Fact: there was nothing in the briefing about missing angels, and I had to assume there weren’t any.

Fact: I left behind me a room full of caged, broken angels. Unknown angels.

Question: where had they come from?

I remembered my dream again, the white, sterile land and, high above, angels flying on the winds.

Was that their real home? Had I somehow stumbled, in my dreams, on…on heaven?

Or had I been taken there for a reason?

And another question, working its way slowly into my mind like a thin drizzle of black water: Had the Nazis somehow found a way into it?

That would explain the captured angels.

But then, why hadn’t the Archangels done anything about it?

There were too many questions, and the time to ask them was running out.

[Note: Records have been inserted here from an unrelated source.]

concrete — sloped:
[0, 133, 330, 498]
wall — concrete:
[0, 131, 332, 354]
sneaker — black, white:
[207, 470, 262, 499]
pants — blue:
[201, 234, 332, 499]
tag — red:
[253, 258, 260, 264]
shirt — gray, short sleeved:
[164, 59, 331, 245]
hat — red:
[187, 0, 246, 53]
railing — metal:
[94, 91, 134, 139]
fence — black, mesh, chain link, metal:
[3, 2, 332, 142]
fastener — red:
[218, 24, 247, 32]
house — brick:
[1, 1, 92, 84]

I needed some answers. I needed to reach the core of this operation and break it apart. I took off the mufflers and left them behind me, and walked away to the sound of the diminishing screams, choosing paths almost at random, with a strange belief they would lead me to my destination.

I traversed the corridors of pale silent ice, meeting no-one. I was entering that same dream state as I had on the way here, and I tried to fight it, to wrest control of my mind from this alien intrusion. It was all about control, and always has been--but the influence over me was growing, leading me across a blank icy map as if it intimately knew the layout of this underground complex. It was a chessboard, and I was a pawn, and a hidden player was pushing me to the edge of that board towards checkmate.

It was about control, because that’s what I have to have when the mission is in its final phase. I had to be in control of my actions, the organism shutting down all unimportant routines and concentrating on one thing: survival. I was losing that control and I knew I would have to break it if I wanted to survive.

The feeling had a more sinister quality to it than the one I’d had on the skis. I tried to turn back, to choose a different path, but my body disobeyed me as if the instructions from my brain were not reaching their destination, and I tried to fight that and the apathy that was stealing over me.

It wouldn’t go away and then I punched the wall of ice on my left, hard, and again, and again, until blood came out and the pain exploded in bright shards of ice, cold, dead, distant stars shimmering before my eyes.

When I stopped, my hand was caked in blood and slivers of ice, and there was a small crater in the wall where it had cracked.

I tried to move in the opposite direction to the pull and succeeded, my movements my own again, and then I ran, ran in the opposite direction, and as I did I heard the great gushing sound of water behind me and knew they had flooded the corridor and that, unless I reached higher ground, and fast, I would very soon become a sculpture of cold, dead ice.